- **Brief**
Using the records below, report how many lines hold "einen", with no extra text.

Dataset records

▬▬▬

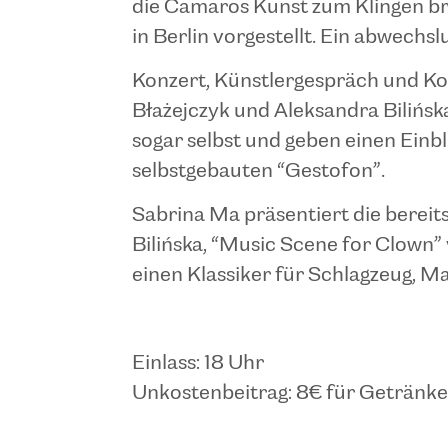
die Camaros Kunst zum Klingen br
in Berlin vorgestellt. Ein abwech
Konzert, Künstlergespräch und K
Błażejczyk und Aleksandra Bilińska
sogar selbst und geben einen Einb
selbstgebauten “Gestofon”.
Sabrina Ma präsentiert die berei
Bilińska, “Music Scene for Clown”
einen Klassiker für Schlagzeug, Ma
Einlass: 18 Uhr
Unkostenbeitrag: 8€ für Getränk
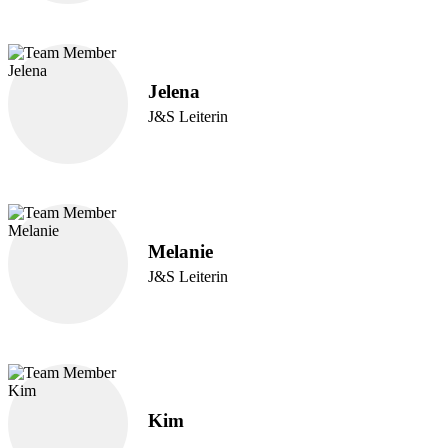
Jelena
J&S Leiterin
Melanie
J&S Leiterin
Kim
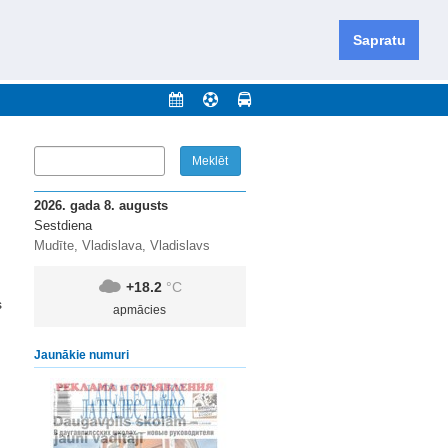
iešu un krievu valodās visā Dienvidlatgalē un Sēlijā,
daugavas novadu un apkārtējos novadus un pilsētas.
Sapratu
nājumi
Arhīvs
Kontakti
2026. gada 8. augusts
Sestdiena
Mudīte, Vladislava, Vladislavs
+18.2
°C
s
apmācies
Jaunākie numuri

▬▬▬

- **Solution to this problem**
2